Nell’antichità Demostene è stato presto assunto come principe indiscusso dell’oratoria attica: attraverso le sistemazioni storiche ed estetiche fornite dai retori ellenistici, da Cicerone, da Dionigi di Alicarnasso e da Quintiliano, egli è divenuto l’emblema dell’oratoria sublime, vigorosa, impetuosa, ricca di pathos e di forza persuasiva, fondata sulla trascinante alternanza dei registri stilistici e sull’assoluta padronanza degli effetti retorici; giunto al culmine della cura formale già perfezionata dai suoi predecessori, Demostene è elogiato altresì per le libertà e le licenze che la sua stessa veemenza concede e legittima (ai moderni spetta la scoperta delle regole ferree che reggono tale apparente passionalità: accanto a una certa libertà nel trattamento ritmico delle frasi, che ne fa in effetti un modello di ‘spontaneità’ rispetto ad Isocrate, l’assoluto rispetto della norma che vieta la successione di tre o più sillabe brevi).

Di contro all’unanime giudizio estetico, condiviso senza eccezioni anche dai moderni, sta l’ambiguo e assai variabile giudizio storico-politico: la figura imponente di Demostene si è prestata alle più diverse valutazioni, meritando talora il titolo di estremo paladino della libertà greca, talaltra la taccia di irresponsabile e anacronistico idealista.

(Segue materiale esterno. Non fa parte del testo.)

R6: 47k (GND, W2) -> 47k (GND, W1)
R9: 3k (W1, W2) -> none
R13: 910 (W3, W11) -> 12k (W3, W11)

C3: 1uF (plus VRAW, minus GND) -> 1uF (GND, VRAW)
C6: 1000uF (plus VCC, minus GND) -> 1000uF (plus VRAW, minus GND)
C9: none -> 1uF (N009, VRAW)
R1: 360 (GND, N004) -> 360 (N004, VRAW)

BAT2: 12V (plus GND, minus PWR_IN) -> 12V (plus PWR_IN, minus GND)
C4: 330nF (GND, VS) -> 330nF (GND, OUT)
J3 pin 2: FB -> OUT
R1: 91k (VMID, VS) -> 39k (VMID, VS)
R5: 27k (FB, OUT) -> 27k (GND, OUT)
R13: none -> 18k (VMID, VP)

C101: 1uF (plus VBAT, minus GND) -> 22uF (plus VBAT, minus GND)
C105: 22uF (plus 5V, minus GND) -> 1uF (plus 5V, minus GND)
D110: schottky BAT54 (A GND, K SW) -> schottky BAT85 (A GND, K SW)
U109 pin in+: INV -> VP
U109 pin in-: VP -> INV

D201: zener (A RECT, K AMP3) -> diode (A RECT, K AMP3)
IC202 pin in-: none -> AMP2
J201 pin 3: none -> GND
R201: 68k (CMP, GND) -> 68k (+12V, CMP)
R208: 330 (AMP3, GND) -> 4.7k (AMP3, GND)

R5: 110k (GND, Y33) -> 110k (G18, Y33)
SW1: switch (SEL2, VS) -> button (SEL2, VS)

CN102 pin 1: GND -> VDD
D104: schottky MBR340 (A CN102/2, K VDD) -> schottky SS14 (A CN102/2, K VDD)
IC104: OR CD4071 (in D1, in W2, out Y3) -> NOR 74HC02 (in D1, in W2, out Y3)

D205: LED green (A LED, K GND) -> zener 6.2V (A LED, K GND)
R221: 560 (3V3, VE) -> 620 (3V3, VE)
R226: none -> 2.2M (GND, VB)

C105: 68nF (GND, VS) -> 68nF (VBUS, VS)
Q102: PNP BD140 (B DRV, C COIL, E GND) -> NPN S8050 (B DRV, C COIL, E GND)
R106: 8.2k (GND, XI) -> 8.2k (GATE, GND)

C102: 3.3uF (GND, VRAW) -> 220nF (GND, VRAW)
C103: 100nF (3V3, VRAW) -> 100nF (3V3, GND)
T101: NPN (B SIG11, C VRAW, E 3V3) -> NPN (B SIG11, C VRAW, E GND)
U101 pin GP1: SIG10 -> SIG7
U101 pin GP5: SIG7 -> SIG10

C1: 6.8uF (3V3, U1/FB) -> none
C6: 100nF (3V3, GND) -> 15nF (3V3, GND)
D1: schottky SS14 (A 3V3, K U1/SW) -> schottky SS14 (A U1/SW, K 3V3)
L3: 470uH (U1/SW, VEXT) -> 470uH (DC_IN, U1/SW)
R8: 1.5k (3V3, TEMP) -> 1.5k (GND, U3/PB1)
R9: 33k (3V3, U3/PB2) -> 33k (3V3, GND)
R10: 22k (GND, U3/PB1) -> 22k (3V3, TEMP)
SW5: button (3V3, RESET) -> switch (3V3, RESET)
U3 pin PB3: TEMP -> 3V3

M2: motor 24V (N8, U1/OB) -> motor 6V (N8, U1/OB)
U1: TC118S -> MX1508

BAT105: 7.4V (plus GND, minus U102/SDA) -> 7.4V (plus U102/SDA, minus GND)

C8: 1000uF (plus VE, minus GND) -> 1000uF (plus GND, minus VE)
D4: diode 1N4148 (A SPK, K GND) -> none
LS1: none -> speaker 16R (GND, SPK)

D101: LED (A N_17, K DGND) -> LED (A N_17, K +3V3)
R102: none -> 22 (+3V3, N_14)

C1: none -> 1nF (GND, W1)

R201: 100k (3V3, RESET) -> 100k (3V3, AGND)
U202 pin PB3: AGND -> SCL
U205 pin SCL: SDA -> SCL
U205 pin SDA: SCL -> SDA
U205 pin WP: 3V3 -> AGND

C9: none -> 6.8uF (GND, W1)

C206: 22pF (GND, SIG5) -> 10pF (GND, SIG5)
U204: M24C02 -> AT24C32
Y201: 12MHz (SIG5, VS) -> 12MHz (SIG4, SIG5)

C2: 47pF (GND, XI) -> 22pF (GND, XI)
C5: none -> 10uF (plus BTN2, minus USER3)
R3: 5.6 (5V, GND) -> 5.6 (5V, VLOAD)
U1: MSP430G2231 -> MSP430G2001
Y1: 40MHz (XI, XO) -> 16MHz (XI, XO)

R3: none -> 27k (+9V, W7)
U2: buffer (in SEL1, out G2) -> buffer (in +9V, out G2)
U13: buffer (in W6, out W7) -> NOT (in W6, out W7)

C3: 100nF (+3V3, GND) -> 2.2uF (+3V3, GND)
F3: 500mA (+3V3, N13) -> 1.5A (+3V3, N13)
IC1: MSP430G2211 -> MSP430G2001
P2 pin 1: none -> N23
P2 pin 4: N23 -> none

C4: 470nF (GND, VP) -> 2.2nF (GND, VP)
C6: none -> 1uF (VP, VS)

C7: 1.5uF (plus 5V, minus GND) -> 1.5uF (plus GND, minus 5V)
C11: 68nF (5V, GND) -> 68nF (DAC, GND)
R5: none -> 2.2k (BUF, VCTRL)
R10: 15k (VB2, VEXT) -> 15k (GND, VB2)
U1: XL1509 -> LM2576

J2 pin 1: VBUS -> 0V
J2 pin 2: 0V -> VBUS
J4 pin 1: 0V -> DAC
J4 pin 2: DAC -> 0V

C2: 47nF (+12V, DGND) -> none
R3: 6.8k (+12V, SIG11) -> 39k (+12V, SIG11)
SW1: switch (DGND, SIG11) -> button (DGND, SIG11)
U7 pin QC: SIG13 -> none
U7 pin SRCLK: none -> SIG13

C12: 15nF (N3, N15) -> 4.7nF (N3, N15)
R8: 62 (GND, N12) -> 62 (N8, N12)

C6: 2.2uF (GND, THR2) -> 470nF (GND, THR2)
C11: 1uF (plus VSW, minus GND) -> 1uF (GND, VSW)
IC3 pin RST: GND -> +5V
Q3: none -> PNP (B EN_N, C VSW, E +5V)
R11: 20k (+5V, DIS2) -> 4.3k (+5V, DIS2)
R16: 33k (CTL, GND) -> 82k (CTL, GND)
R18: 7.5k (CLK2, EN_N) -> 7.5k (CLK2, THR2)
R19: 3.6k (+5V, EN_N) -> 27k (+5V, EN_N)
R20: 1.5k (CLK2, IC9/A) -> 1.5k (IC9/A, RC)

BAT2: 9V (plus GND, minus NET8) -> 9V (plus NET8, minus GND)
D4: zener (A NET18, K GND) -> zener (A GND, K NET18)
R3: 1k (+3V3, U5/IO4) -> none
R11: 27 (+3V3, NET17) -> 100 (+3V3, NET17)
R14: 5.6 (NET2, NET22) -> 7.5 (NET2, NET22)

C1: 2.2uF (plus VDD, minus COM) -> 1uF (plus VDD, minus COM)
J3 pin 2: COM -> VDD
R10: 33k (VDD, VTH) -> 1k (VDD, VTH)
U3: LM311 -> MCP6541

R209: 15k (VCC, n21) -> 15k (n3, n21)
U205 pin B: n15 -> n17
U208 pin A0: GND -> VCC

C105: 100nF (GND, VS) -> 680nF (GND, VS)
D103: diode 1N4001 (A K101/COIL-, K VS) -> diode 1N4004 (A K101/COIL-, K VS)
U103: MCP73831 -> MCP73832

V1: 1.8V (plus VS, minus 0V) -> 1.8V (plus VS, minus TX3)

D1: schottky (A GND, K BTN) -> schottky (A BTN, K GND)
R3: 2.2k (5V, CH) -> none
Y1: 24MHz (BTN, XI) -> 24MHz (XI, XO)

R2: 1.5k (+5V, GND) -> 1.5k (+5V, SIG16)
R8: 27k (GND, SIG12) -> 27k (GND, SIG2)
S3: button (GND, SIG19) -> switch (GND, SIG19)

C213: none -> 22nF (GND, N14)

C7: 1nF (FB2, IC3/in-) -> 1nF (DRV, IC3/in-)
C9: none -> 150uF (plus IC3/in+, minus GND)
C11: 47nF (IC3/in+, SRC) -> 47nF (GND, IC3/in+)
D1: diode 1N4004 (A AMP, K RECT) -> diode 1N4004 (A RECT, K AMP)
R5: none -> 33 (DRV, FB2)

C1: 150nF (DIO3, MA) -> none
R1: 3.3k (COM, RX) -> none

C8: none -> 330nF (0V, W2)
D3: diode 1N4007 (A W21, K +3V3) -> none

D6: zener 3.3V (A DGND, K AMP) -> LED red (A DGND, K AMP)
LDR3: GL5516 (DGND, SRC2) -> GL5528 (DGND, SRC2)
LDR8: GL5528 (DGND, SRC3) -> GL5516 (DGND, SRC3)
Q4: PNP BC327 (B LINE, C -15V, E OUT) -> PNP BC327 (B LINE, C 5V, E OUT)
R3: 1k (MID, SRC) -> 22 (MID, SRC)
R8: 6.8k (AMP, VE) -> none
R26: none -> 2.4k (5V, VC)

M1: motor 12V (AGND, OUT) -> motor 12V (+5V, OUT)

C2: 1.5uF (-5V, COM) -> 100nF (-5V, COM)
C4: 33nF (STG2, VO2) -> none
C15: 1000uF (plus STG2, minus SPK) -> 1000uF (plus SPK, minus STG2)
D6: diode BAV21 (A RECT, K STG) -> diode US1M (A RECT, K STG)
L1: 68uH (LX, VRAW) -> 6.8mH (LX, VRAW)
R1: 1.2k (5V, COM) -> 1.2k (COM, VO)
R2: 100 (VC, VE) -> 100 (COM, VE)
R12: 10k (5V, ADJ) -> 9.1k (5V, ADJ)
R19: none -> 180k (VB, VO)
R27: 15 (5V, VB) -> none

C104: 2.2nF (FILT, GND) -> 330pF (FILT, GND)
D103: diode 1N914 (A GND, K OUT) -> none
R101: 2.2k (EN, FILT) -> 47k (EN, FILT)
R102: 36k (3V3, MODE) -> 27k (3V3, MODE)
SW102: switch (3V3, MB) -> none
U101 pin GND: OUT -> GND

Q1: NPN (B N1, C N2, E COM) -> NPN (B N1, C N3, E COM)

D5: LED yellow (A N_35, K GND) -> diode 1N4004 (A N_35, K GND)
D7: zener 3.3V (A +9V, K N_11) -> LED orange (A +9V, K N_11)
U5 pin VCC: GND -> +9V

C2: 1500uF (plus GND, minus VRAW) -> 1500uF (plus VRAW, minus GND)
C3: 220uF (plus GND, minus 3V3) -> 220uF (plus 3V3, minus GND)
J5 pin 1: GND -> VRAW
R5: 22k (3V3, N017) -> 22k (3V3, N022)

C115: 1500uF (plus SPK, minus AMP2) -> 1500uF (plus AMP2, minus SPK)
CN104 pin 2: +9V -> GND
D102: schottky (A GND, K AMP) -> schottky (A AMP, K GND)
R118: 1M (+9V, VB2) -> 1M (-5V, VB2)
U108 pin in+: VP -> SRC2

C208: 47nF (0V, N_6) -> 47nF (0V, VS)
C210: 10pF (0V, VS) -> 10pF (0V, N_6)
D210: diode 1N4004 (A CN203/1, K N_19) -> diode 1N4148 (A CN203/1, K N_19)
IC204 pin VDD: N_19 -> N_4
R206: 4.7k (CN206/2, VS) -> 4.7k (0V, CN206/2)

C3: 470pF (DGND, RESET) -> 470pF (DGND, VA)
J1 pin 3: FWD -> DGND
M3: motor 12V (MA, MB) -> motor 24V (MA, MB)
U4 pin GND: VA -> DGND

La ricerca odierna si sforza piuttosto di riconsiderare l’operato del politico in un quadro prettamente storico, valutandone con cautela il coerente tradizionalismo e prestando talora attenzione ad aspetti poco considerati della sua condotta politica (per esempio la non sporadica inclinazione a cercare un’alleanza con la Persia), che appare per molti aspetti assai lucida e pragmatica, nonostante l’insuccesso.